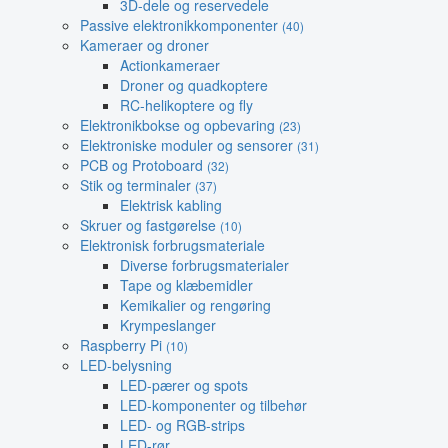
3D-dele og reservedele
Passive elektronikkomponenter
(40)
Kameraer og droner
Actionkameraer
Droner og quadkoptere
RC-helikoptere og fly
Elektronikbokse og opbevaring
(23)
Elektroniske moduler og sensorer
(31)
PCB og Protoboard
(32)
Stik og terminaler
(37)
Elektrisk kabling
Skruer og fastgørelse
(10)
Elektronisk forbrugsmateriale
Diverse forbrugsmaterialer
Tape og klæbemidler
Kemikalier og rengøring
Krympeslanger
Raspberry Pi
(10)
LED-belysning
LED-pærer og spots
LED-komponenter og tilbehør
LED- og RGB-strips
LED-rør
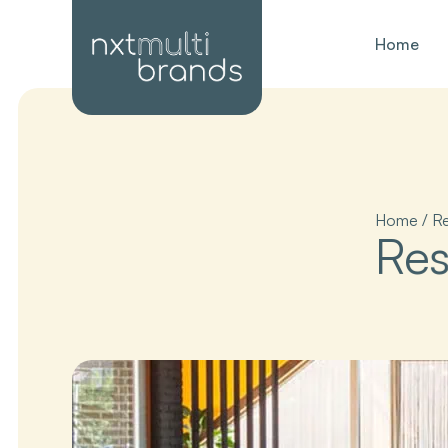
Home
Home
/
Re
Res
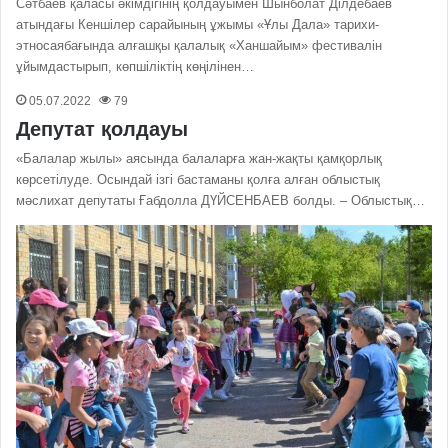
Сәтбаев қаласы әкімдігінің қолдауымен Шынболат Ділдебаев
атындағы Кеншілер сарайының ұжымы «Ұлы Дала» тарихи-
этносаябағында алғашқы қалалық «Ханшайым» фестивалін
ұйымдастырып, көпшіліктің көңілінен…
05.07.2022
79
Депутат қолдауы
«Балалар жылы» аясында балаларға жан-жақты қамқорлық
көрсетілуде. Осындай ізгі бастаманы қолға алған облыстық
мәслихат депутаты Ғабдолла ДҮЙСЕНБАЕВ болды. – Облыстық…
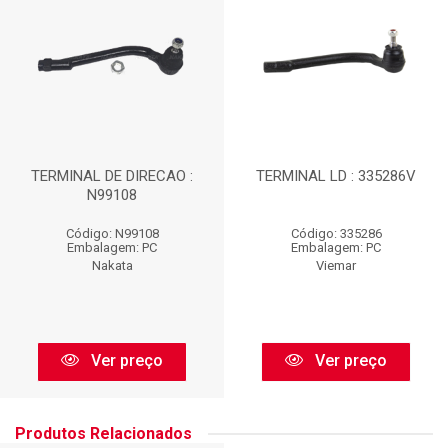
TERMINAL DE DIRECAO :
TERMINAL LD : 335286V
N99108
Código: N99108
Código: 335286
Embalagem: PC
Embalagem: PC
Nakata
Viemar
Ver preço
Ver preço
Produtos Relacionados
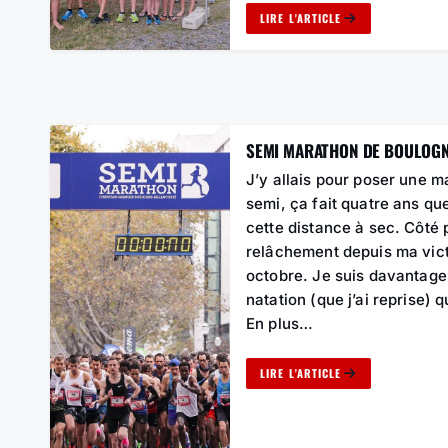
LIRE L'ARTICLE
SEMI MARATHON DE BOULOG
J’y allais pour poser une 
semi, ça fait quatre ans qu
cette distance à sec. Côté 
relâchement depuis ma vict
octobre. Je suis davantage
natation (que j’ai reprise) 
En plus…
LIRE L'ARTICLE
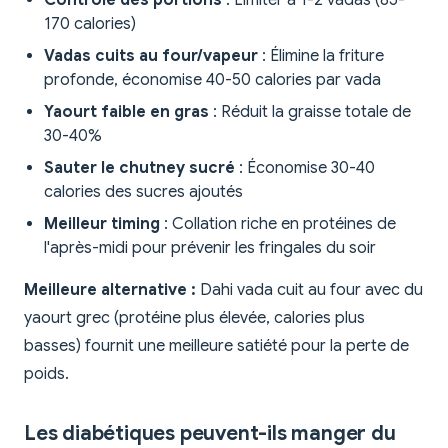
Contrôle des portions
: Limiter à 1-2 vadas (85-
170 calories)
Vadas cuits au four/vapeur
: Élimine la friture
profonde, économise 40-50 calories par vada
Yaourt faible en gras
: Réduit la graisse totale de
30-40%
Sauter le chutney sucré
: Économise 30-40
calories des sucres ajoutés
Meilleur timing
: Collation riche en protéines de
l'après-midi pour prévenir les fringales du soir
Meilleure alternative :
Dahi vada cuit au four avec du
yaourt grec (protéine plus élevée, calories plus
basses) fournit une meilleure satiété pour la perte de
poids.
Les diabétiques peuvent-ils manger du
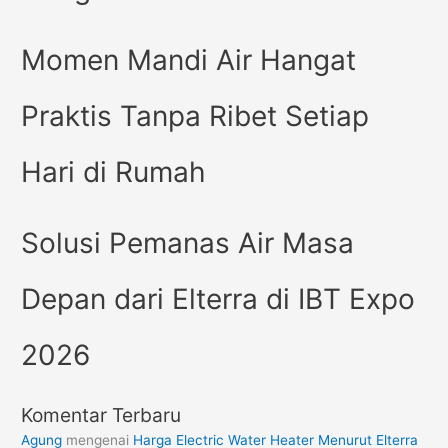
Momen Mandi Air Hangat
Praktis Tanpa Ribet Setiap
Hari di Rumah
Solusi Pemanas Air Masa
Depan dari Elterra di IBT Expo
2026
Komentar Terbaru
Agung
mengenai
Harga Electric Water Heater Menurut Elterra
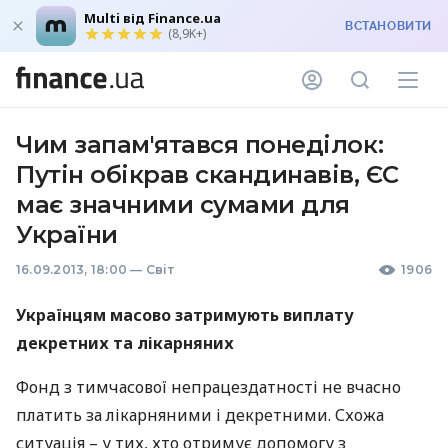
Multi від Finance.ua
ВСТАНОВИТИ
(8,9K+)
Чим запам'ятався понеділок:
Путін обікрав скандинавів, ЄС
має значними сумами для
України
16.09.2013, 18:00
—
Світ
1906
Українцям масово затримують виплату
декретних та лікарняних
Фонд з тимчасової непрацездатності не вчасно
платить за лікарняними і декретними. Схожа
ситуація – у тих, хто отримує допомогу з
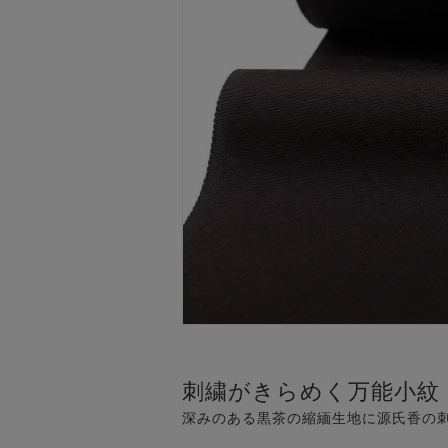
刺繍がきらめく万能小紋
深みのある黒茶の縮緬生地に源氏香の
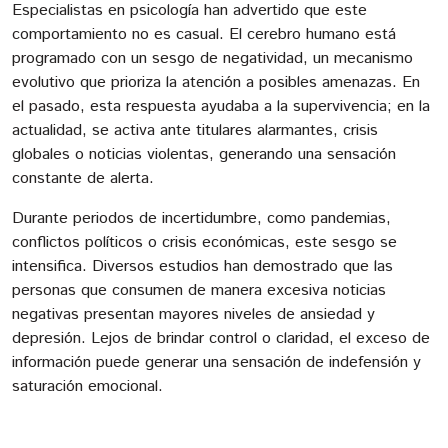
Especialistas en psicología han advertido que este
comportamiento no es casual. El cerebro humano está
programado con un sesgo de negatividad, un mecanismo
evolutivo que prioriza la atención a posibles amenazas. En
el pasado, esta respuesta ayudaba a la supervivencia; en la
actualidad, se activa ante titulares alarmantes, crisis
globales o noticias violentas, generando una sensación
constante de alerta.
Durante periodos de incertidumbre, como pandemias,
conflictos políticos o crisis económicas, este sesgo se
intensifica. Diversos estudios han demostrado que las
personas que consumen de manera excesiva noticias
negativas presentan mayores niveles de ansiedad y
depresión. Lejos de brindar control o claridad, el exceso de
información puede generar una sensación de indefensión y
saturación emocional.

• • •

> [Your assignment]: Every line with "calories" in it should be copied from the entries above.

> [Response for this exercise]:
170 calories)
profonde, économise 40-50 calories par vada
calories des sucres ajoutés
yaourt grec (protéine plus élevée, calories plus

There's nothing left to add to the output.